Put every line of the records below into a Markdown table with the columns "Row" and "Line", numbering each row and skipping blank lines. Leave the pictures out of your table.

*** Opening Listed records ***

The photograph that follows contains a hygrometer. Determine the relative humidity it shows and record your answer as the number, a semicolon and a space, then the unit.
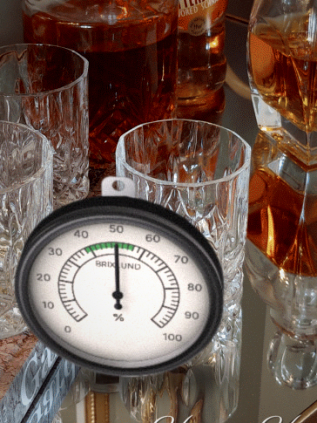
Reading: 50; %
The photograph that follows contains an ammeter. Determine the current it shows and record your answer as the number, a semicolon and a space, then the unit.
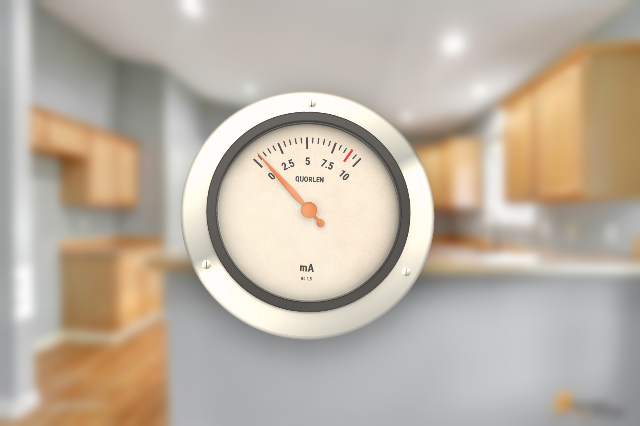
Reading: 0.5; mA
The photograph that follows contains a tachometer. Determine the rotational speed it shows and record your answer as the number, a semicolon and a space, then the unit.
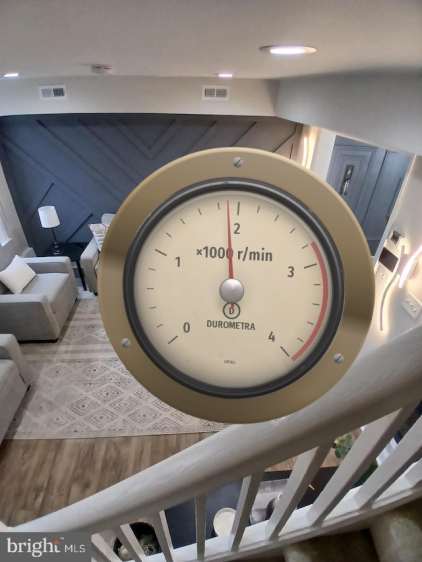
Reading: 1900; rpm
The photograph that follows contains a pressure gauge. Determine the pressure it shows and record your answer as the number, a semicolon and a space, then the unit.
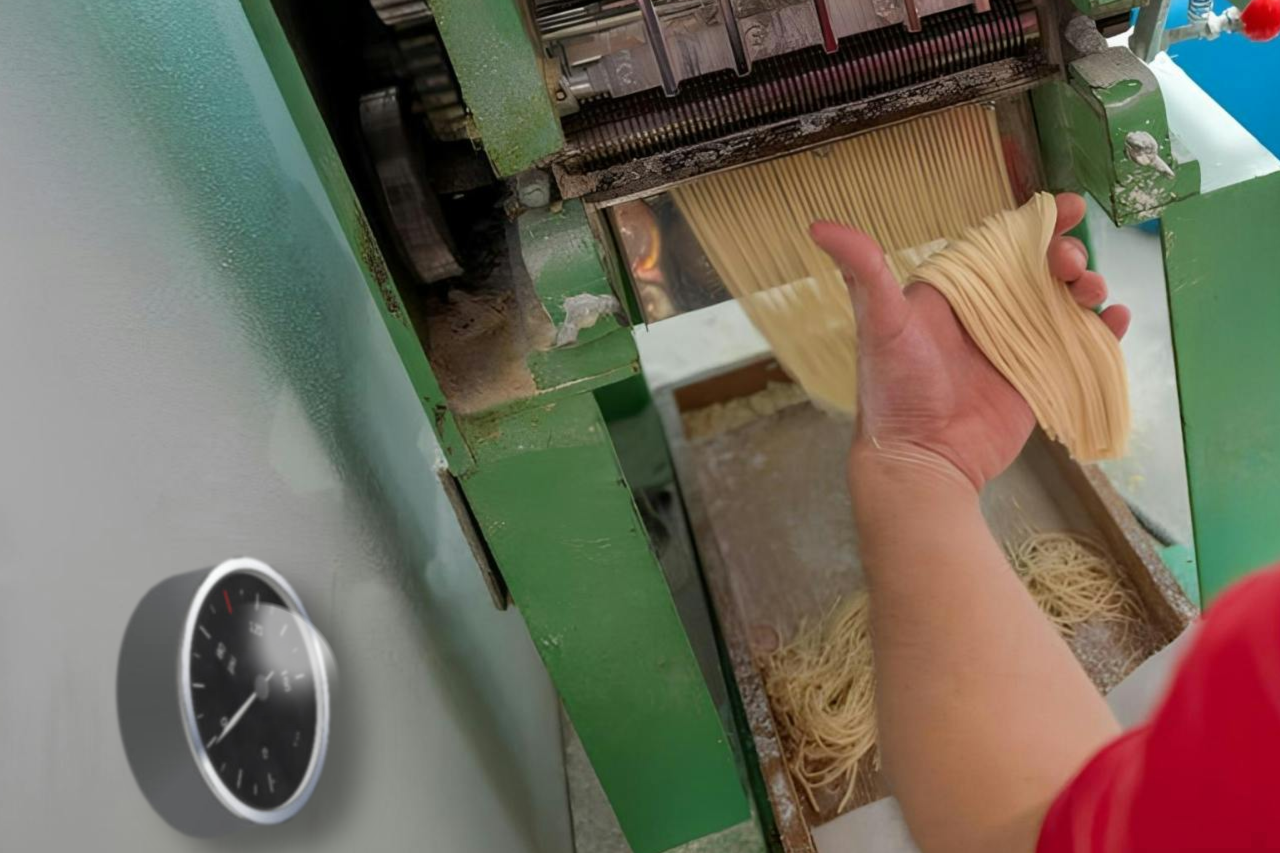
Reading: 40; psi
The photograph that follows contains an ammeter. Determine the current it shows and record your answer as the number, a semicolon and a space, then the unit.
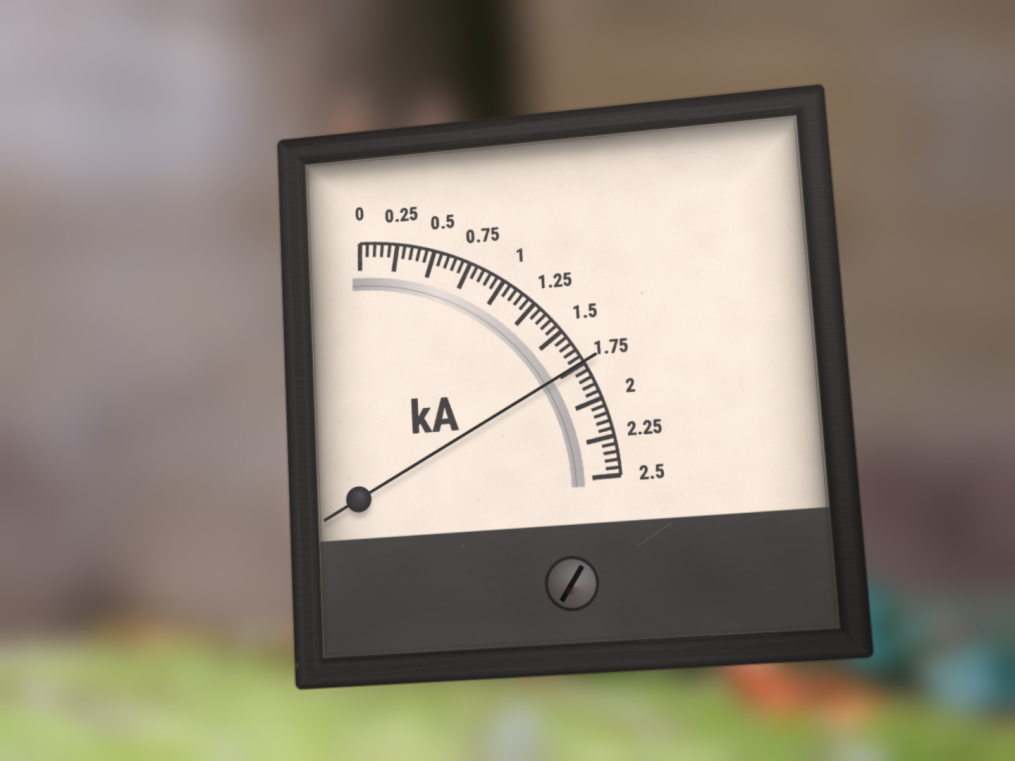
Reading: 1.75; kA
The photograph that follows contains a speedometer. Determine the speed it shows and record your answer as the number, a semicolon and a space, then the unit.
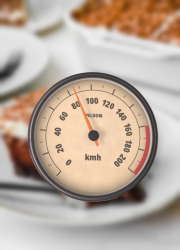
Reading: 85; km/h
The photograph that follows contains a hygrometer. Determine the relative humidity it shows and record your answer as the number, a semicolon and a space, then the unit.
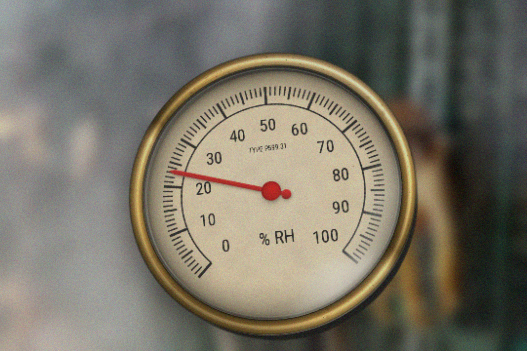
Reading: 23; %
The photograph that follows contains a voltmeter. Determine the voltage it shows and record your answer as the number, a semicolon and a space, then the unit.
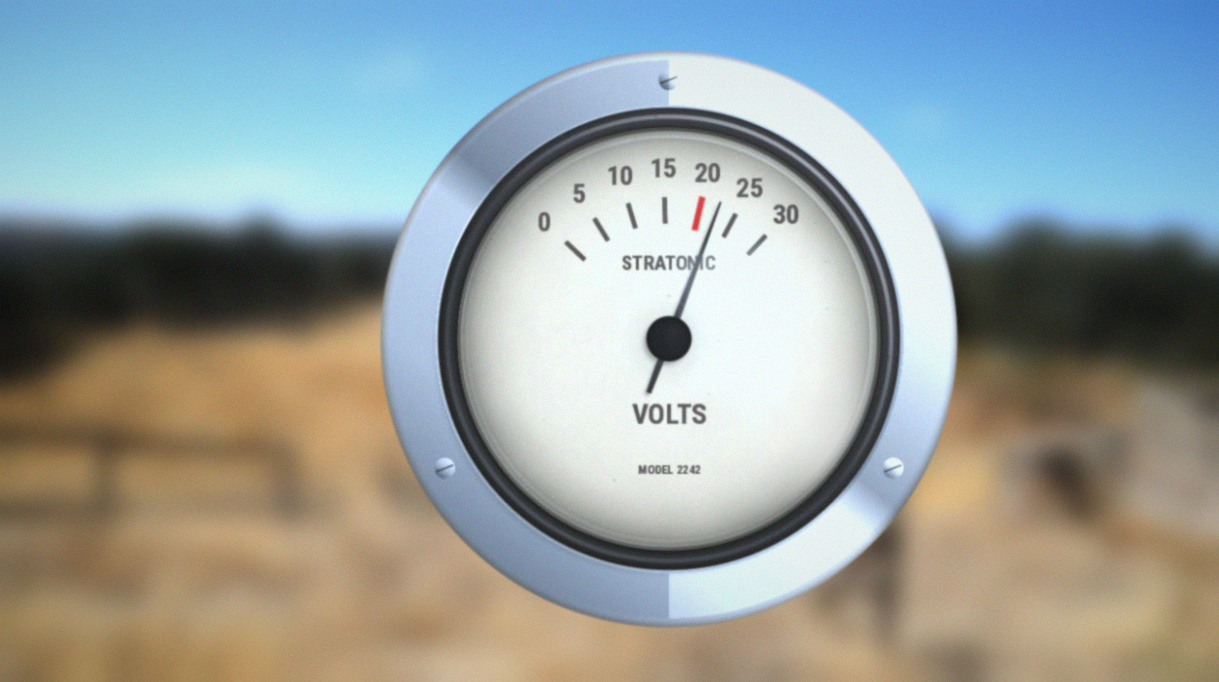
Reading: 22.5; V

*** Closing Listed records ***

» **Response to the exercise**
| Row | Line |
|---|---|
| 1 | The photograph that follows contains a hygrometer. Determine the relative humidity it shows and record your answer as the number, a semicolon and a space, then the unit. |
| 2 | Reading: 50; % |
| 3 | The photograph that follows contains an ammeter. Determine the current it shows and record your answer as the number, a semicolon and a space, then the unit. |
| 4 | Reading: 0.5; mA |
| 5 | The photograph that follows contains a tachometer. Determine the rotational speed it shows and record your answer as the number, a semicolon and a space, then the unit. |
| 6 | Reading: 1900; rpm |
| 7 | The photograph that follows contains a pressure gauge. Determine the pressure it shows and record your answer as the number, a semicolon and a space, then the unit. |
| 8 | Reading: 40; psi |
| 9 | The photograph that follows contains an ammeter. Determine the current it shows and record your answer as the number, a semicolon and a space, then the unit. |
| 10 | Reading: 1.75; kA |
| 11 | The photograph that follows contains a speedometer. Determine the speed it shows and record your answer as the number, a semicolon and a space, then the unit. |
| 12 | Reading: 85; km/h |
| 13 | The photograph that follows contains a hygrometer. Determine the relative humidity it shows and record your answer as the number, a semicolon and a space, then the unit. |
| 14 | Reading: 23; % |
| 15 | The photograph that follows contains a voltmeter. Determine the voltage it shows and record your answer as the number, a semicolon and a space, then the unit. |
| 16 | Reading: 22.5; V |